§ **Your instructions**:
In the data, extract each line that holds the string "bowl".

§ **Input data**:
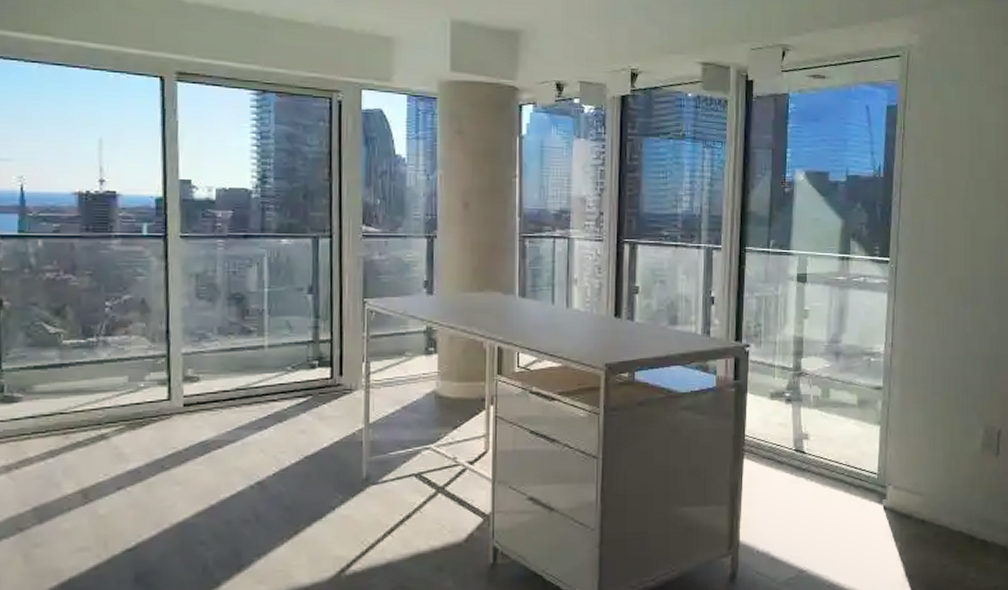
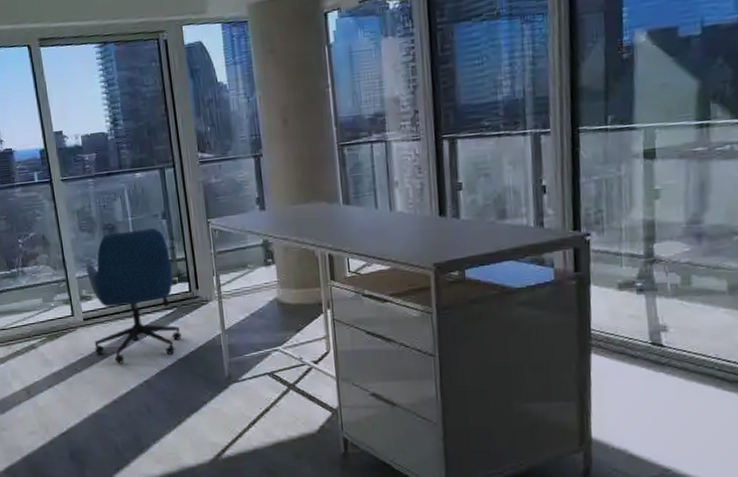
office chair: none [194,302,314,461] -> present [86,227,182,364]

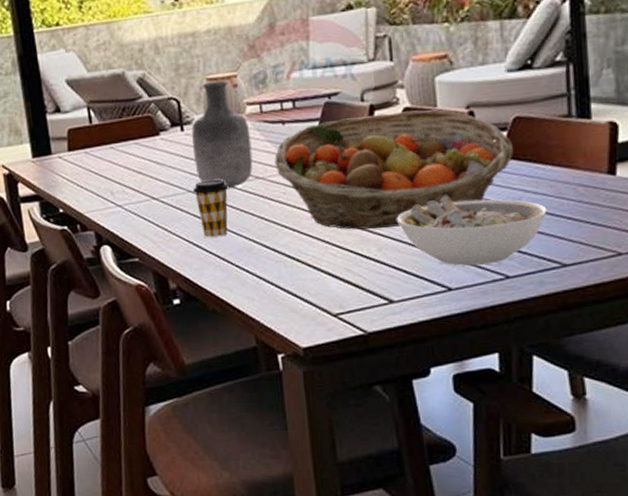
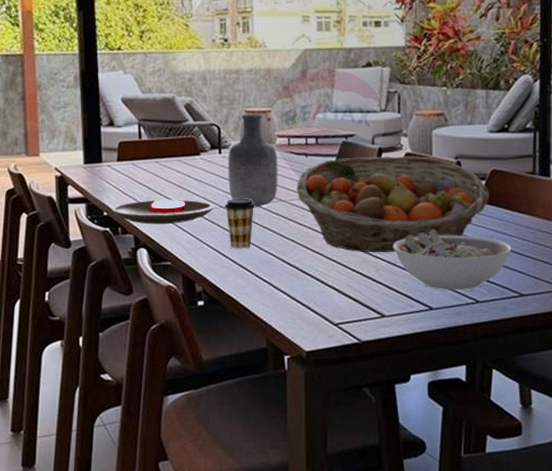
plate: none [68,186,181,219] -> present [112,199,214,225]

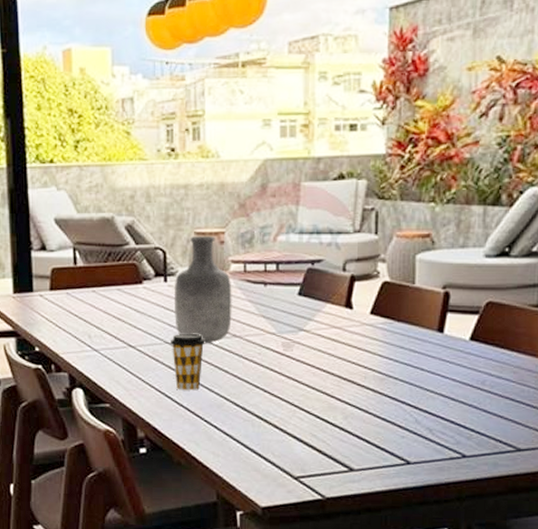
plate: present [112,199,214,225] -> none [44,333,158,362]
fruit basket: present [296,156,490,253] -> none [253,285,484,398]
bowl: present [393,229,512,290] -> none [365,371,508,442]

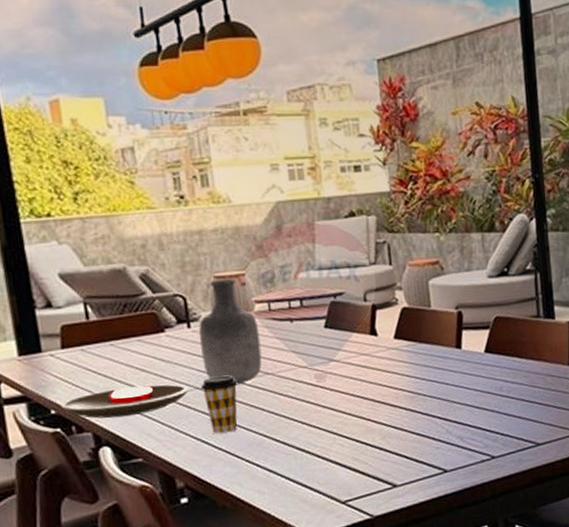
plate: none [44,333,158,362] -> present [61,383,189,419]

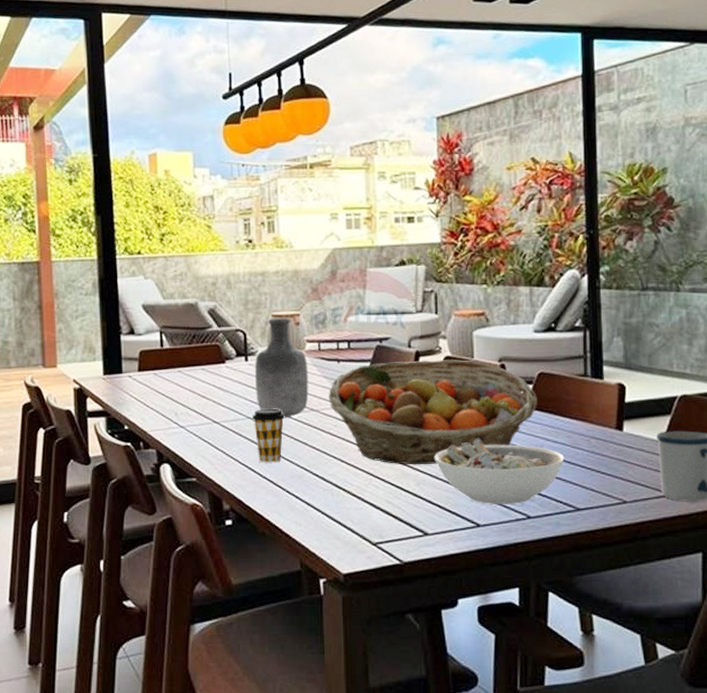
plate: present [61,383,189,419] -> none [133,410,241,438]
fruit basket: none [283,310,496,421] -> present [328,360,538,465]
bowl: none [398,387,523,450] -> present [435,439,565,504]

§ **Result of this exercise**:
bowl: present [393,229,512,290] -> none [365,371,508,442]
bowl: none [398,387,523,450] -> present [435,439,565,504]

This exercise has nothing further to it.